Docker Compose for AI Agents Explained
Why Compose Matters for Agent Stacks
A production AI agent is never a single process. At minimum you need the agent runtime, a database for state persistence, and typically a model endpoint. More mature deployments add vector databases for RAG, message queues for task distribution, caching layers for performance, and observability tools for monitoring. Managing these services individually means remembering startup order, configuring network connections manually, tracking which ports each service uses, and coordinating shutdowns. Compose eliminates all of this operational friction by encoding the entire stack in a single file.
The declarative nature of Compose is its primary advantage. Instead of writing imperative scripts that run containers in sequence, you describe what your stack looks like: which services exist, how they connect, what resources they need, and in what order they should start. Compose reads this description and handles the orchestration details. If a service needs to wait for a database to be ready before starting, you declare that dependency rather than coding a polling loop in a startup script.
The Compose File Structure
A Compose file (compose.yaml) organizes configuration into several top-level sections. The services section is the core, defining each container in your stack with its image, ports, volumes, environment variables, dependencies, and resource limits. The volumes section declares named volumes for persistent data. The networks section defines custom networks if you need more isolation than the default bridge network provides. Recent versions also support a models section specifically for declaring AI models as infrastructure resources.

- _RECORD SET_
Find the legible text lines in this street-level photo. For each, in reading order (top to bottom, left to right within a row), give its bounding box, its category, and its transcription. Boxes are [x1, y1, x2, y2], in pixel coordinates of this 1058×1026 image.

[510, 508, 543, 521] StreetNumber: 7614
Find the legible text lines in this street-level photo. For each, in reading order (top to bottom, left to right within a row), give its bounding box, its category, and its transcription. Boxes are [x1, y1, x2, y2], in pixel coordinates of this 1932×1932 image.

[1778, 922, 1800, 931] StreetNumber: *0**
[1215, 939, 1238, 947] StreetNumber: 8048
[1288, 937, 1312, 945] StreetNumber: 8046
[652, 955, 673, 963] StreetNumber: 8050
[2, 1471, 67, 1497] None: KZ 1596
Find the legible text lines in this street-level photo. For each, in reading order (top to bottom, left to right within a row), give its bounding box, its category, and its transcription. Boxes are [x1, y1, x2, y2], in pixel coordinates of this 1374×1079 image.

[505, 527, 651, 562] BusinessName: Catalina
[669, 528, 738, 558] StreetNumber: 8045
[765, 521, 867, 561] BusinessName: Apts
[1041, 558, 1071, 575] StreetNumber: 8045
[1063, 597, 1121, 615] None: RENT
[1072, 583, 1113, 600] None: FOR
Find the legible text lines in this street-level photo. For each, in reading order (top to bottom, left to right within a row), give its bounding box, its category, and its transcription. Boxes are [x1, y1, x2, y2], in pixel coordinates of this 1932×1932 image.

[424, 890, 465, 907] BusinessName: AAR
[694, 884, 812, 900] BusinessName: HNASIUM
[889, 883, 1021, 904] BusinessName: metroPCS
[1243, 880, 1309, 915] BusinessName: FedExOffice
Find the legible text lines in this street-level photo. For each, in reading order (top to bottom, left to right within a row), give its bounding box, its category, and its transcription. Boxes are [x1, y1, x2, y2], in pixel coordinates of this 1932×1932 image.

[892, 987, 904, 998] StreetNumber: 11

- _SET PROBLEM_
Translate this sentence from the Docker Compose passage into Spanish: "Compose eliminates all of this operational friction by encoding the entire stack in a single file."

- _RESULT_
Compose elimina toda esta fricción operativa al codificar toda la pila en un único archivo.